By Robert Heiney
It’s fun to watch the blustering, posturing and outright lying when a big news story exposing some government malfeasance shows up on prime time. Amidst the recent revelations that the National Security Agency has been spying on millions of terrorists, oops, I mean American citizens, we find the usual federal government thugs.

Robert Heiney
This Orwellian article crosses the line. I had to look twice to be sure it wasn't penned by Glen Beck or Franz Kafka.
We know the US government through its various spy agencies increasingly is using technology to spy domestically on American citizens.
It’s been widely reported that these same taxpayer funded spy agencies have direct pipelines to ISP’s such as Google, Yahoo, MSN, and others. They simply scoop your data right up without even asking permission.
The US federal government is building and may have completed a 1,000,000 sq/ft facility for the purpose of collecting every phone call, email, web search, and more for storage on its super computer(s). This facility is in Utah.

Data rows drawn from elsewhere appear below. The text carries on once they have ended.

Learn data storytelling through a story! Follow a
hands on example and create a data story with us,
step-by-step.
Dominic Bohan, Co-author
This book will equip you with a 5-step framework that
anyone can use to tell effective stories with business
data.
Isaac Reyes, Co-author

The smart grid includes a Wide Area Network (WAN) enabling it to download utility user information that will be relatively limited in the beginning but as smart appliances become more prevalent, much more customer information will be uploaded to utility servers.
If the US government is now collecting information from your internet provider on everything you do, why wouldn’t the government in the future collect data on your electric usage via utility servers?
Especially when you consider the $11 billion dollar investment of taxpayer money into the “smart grid”.
You are a knowledgeable engineer and communications expert. The US government has over the past few decades initiated a substantial domestic surveillance system that is the envy of dictatorships worldwide. I am sorry if you disagree but the evidence is simple and easy to find and verify.
And the stated purpose of the smart grid is to manage electric use remotely so it can be turned off when government bureaucrats deem necessary.
The information collected is nothing different than any provider collects and has collected for at least 100 years, and the data collected is a lot more secure than it has been for the past 100 years. I can't understand the fuss.
As for the smart meters, I'm not doing anything sinister with my toaster. I care less about what my toaster tells someone.
I don't think smart meters are such a big benefit, because our real problem is poor planning by our local EMC. They will provide the same poor outage prevention and horrible restoration practices with or without magical meters in the equation.